The state government had directed the department of town and country planning (DTCP) director to transfer the maintenance of the colonies to the MCG in February 2019, with the mandate that the civic body will take over after due verification of the work done by the developer and the deficiencies.

In a meeting to review the status of pending infrastructure work in the three colonies on Wednesday, Singh had a discussion with DLF and local councillors. He said that for the smooth takeover of these colonies, the pending work as per the detailed project report (DPR) should be completed by June. DLF representatives assured him that it would be done.

The MCG chief also directed officials of the engineering wing to prepare estimates for the additional infrastructural work required in these colonies, which isn’t mentioned in the DPR.

The councillor of ward 34, RS Rathee, said the MCG should start maintenance and upgrade of parks and drains with immediate effect. “Residents are stuck between the developer and the civic body. They are facing problems but no one is attending to their concerns due to delay in completion of infrastructural deficiencies,” he said.

Ward 35 councillor Leelu Yadav said road-related work is up to 60% complete according to DLF, but on visiting the site, it was found to be not more than 20% done. “The condition of roads and water supply is pathetic and it needs to be addressed before summer,” he said.

In December 2019, DLF had informed the MCG that it will complete the deficit infrastructure work as soon as the blanket ban on construction imposed by the Supreme Court is lifted.

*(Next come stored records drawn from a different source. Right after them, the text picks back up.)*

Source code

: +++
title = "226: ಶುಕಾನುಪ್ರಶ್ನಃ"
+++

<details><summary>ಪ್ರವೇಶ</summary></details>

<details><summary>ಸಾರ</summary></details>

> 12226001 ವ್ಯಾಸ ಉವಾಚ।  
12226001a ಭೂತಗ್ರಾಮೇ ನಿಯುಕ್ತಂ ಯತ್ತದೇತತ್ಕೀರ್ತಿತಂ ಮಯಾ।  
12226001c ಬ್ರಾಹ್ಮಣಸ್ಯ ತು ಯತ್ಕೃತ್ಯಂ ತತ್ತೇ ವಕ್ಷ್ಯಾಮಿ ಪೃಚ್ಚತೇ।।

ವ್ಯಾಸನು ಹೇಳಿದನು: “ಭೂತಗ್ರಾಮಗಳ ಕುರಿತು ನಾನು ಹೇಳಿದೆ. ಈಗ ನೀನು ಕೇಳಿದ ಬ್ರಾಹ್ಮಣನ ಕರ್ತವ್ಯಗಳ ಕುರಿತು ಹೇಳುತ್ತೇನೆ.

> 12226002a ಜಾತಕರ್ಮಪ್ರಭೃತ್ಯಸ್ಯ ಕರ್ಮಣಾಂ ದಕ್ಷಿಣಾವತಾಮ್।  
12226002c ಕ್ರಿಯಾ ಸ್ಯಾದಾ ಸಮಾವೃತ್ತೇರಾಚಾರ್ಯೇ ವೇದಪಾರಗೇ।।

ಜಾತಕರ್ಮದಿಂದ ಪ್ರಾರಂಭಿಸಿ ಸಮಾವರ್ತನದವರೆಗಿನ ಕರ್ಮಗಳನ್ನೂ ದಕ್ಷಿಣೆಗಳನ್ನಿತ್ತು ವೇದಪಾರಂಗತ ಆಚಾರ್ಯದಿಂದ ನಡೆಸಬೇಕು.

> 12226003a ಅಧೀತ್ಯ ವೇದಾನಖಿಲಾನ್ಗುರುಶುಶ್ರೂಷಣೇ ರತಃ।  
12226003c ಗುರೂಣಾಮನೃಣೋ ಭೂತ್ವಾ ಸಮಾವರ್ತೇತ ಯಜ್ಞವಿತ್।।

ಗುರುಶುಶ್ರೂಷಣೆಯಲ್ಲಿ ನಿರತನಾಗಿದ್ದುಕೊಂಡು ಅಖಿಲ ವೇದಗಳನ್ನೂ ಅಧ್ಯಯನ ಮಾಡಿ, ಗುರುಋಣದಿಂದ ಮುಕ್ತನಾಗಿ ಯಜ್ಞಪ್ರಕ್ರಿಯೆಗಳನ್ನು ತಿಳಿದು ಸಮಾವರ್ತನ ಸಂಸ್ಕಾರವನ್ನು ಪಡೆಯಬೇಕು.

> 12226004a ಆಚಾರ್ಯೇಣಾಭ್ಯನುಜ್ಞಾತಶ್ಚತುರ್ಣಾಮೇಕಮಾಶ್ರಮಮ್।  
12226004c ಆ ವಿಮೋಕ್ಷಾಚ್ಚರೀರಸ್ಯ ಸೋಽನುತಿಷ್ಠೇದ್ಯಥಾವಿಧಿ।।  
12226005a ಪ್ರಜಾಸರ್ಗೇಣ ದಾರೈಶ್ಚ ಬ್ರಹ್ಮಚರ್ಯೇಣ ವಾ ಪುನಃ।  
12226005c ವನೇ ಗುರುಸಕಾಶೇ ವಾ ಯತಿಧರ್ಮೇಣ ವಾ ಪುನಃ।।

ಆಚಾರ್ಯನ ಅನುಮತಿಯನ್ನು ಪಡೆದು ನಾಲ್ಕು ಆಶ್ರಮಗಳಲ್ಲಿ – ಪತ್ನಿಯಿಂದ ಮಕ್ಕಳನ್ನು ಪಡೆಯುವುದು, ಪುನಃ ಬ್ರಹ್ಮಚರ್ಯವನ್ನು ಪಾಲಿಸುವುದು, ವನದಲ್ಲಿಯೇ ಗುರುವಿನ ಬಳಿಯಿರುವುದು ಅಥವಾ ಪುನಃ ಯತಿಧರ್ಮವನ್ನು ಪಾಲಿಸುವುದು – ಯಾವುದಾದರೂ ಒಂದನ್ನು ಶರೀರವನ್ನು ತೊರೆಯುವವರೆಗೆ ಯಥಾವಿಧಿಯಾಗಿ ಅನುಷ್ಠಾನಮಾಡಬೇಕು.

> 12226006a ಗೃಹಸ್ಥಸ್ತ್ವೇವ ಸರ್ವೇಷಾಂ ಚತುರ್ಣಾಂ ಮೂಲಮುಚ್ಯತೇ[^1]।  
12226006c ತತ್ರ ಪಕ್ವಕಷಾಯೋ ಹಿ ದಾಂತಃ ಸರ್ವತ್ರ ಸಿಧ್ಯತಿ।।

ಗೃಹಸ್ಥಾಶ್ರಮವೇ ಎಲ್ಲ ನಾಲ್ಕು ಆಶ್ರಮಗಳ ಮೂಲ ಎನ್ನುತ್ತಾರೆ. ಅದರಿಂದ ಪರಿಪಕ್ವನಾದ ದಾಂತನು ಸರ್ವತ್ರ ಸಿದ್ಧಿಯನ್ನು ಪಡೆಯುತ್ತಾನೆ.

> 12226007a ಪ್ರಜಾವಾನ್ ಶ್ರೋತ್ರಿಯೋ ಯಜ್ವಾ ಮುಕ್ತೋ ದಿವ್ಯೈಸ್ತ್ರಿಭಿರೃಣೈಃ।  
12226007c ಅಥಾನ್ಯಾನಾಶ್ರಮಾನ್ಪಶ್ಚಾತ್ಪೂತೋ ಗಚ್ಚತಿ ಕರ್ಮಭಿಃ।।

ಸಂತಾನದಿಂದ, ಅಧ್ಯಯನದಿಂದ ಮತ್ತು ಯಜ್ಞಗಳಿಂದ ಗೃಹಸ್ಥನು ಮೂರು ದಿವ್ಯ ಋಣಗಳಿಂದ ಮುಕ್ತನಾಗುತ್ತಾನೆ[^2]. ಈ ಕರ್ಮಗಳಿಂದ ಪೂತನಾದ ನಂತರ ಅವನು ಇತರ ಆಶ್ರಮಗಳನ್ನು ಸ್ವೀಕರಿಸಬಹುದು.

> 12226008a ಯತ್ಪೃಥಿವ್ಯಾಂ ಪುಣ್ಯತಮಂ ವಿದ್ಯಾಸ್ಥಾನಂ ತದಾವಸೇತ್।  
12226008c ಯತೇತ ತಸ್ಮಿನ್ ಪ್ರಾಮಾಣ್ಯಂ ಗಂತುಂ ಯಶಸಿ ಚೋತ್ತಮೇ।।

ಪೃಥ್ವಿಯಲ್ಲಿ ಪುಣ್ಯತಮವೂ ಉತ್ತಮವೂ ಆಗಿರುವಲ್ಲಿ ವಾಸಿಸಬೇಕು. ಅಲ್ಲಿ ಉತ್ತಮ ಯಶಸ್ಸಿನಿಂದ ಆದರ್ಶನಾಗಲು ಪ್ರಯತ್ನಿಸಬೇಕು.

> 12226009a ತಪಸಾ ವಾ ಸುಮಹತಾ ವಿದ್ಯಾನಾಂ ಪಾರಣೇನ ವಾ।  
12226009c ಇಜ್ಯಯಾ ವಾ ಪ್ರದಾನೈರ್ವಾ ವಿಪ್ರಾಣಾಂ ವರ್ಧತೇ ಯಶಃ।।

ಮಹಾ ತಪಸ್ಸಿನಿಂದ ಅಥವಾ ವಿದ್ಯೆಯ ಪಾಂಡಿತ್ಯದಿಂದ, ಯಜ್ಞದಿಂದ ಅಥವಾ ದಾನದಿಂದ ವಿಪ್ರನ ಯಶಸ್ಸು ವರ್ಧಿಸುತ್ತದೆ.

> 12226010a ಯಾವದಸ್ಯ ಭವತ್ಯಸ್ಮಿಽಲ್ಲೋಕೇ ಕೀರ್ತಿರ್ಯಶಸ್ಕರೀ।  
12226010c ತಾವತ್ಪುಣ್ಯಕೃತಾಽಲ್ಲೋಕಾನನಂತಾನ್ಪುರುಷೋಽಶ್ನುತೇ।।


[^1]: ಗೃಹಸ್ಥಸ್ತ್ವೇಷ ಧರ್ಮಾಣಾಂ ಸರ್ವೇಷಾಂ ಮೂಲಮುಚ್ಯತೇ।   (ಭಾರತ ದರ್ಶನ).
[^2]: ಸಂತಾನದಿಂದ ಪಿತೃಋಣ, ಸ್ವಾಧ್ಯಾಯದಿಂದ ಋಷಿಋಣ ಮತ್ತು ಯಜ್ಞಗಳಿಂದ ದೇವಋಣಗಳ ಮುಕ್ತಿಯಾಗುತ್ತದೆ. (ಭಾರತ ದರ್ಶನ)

The developer had also said it was carrying out maintenance work related to water supply, sewerage, horticulture, general upkeep, security and others in consultation with residents and RWA.

Following the progress report submitted by the developer, Singh had directed the additional commissioner and the executive engineer to verify the claims about the work status. But the report was not verified. The developer had submitted another progress report in February last year.